Thursday, May 24, 2012

"Master Class" at Screeing the Future II

Steven Abrams, Matthew Addis and I gave a "master class" on the economics of preservation at the Screening the Future II conference run by PrestoCentre and hosted by USC. Below the fold are the details.

Steven Abrams discussed the work the California Digital Library is doing to figure out the price they need to charge their customers from the University of California system and elsewhere for preservation services. They use a very detailed breakdown of cost elements for the whole preservation process, together with some relatively simple assumptions about their economics. The details are here.


Matthew Addis described work under the auspices of PrestoCentre that is intermediate between the work at CDL and my work. He uses a somewhat less detailed breakdown of the preservation process than CDL, but like I do uses stochastic models. He models the cost vs. reliability tradeoff using specific events with associated costs such as integrity checks and media migrations. The details are here.

I gave a talk about our work modeling the economics of storage, based on my talk at PDA2012 with updates from my recent blog posts on storing everything in the cloud and the discussions at the Storage Valley Supper Club.

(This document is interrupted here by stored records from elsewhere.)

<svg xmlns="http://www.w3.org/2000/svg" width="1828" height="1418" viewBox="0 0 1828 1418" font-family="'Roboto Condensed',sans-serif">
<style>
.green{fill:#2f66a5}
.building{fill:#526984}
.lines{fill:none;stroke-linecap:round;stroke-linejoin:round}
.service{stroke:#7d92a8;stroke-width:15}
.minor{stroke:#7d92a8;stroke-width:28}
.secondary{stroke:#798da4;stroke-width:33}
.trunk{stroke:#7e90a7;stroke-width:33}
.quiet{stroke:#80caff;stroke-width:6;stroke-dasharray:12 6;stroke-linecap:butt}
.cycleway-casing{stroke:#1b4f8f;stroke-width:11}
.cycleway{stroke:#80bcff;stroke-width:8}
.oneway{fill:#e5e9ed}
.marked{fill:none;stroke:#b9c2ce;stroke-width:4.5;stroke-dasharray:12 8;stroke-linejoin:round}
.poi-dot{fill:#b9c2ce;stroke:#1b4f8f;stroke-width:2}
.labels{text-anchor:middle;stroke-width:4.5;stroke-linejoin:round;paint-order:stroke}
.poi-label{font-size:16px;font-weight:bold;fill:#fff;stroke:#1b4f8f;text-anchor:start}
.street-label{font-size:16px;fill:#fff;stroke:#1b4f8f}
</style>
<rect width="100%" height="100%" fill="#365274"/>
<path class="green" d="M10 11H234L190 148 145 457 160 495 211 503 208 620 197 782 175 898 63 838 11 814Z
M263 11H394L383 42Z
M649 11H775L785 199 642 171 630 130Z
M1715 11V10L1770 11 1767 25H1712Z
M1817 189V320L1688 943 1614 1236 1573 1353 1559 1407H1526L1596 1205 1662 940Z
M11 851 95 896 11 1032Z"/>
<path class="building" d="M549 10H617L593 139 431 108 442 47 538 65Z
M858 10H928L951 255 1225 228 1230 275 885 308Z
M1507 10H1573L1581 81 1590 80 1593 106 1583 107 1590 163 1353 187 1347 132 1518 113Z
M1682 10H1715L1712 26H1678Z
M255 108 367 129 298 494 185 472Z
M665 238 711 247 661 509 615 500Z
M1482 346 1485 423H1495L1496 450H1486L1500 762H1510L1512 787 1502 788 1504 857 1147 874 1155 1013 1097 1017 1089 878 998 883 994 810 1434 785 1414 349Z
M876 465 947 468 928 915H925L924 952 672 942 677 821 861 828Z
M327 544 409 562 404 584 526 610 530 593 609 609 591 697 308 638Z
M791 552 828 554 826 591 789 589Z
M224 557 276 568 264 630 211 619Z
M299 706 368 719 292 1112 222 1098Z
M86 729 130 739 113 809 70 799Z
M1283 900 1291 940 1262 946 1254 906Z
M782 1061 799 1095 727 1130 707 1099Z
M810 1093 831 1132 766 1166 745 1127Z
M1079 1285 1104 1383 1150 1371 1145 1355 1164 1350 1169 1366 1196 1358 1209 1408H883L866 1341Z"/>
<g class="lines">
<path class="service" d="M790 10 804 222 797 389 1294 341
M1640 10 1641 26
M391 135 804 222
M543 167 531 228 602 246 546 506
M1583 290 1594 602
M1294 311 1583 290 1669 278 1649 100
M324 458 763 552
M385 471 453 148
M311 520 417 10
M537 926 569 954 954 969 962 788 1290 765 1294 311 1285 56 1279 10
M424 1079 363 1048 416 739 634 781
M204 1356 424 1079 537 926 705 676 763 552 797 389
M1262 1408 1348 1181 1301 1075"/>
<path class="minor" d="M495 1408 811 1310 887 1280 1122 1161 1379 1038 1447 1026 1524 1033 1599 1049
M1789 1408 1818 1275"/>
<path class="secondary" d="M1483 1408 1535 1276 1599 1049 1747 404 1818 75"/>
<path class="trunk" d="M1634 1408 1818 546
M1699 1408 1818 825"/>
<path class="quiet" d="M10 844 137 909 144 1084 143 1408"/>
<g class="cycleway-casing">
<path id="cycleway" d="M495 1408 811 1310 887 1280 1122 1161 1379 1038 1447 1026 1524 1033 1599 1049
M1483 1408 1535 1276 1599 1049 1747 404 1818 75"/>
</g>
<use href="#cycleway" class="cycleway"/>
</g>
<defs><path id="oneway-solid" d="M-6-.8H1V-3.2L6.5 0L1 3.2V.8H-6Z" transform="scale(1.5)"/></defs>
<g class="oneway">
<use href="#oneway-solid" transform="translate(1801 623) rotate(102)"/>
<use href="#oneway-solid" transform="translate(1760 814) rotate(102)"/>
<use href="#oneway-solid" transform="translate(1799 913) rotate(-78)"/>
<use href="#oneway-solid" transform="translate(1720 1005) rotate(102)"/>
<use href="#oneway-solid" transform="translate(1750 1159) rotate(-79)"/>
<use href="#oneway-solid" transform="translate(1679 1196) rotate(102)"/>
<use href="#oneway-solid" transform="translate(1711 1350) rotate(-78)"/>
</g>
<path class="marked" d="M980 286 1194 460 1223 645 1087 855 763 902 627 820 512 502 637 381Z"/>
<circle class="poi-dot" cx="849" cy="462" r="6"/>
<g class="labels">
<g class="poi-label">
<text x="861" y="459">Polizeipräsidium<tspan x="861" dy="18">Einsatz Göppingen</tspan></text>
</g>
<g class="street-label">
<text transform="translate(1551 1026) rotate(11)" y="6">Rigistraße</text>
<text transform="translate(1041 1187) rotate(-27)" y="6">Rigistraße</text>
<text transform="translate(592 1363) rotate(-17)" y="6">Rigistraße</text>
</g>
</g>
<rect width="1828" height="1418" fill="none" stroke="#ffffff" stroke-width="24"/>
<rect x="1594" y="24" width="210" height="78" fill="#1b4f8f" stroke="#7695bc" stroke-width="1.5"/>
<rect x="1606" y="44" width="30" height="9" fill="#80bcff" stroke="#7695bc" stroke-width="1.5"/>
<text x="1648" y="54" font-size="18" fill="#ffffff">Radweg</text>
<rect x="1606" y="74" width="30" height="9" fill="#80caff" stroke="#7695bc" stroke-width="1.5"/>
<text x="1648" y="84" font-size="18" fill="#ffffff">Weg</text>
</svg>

You can find the resources I used by following those links.

There was a surprising level of agreement between the three of us on the major points, including:
  • The very great uncertainties attached to any economic models of preservation.
  • The fact that the bulk of the cost of preservation is the one-off, up-front cost of ingest and the related metadata generation.
  • The difficulties posed by different organization's differing approaches to accounting (for example, the way University budgeting's focus on current cash flow makes long-term investment hard).
  • That the economic situation and the probable flattening of the Kryder's Law curve would make it increasing difficult to justify preserving content in the future.
The discussion period raised the additional difficulties in projecting the value of preserved content in order to justify its preservation. Several participants described a cyclical process in which content was reviewed after a period, perhaps a decade, to determine whether it had been used and whether another decade of preservation was therefore justified.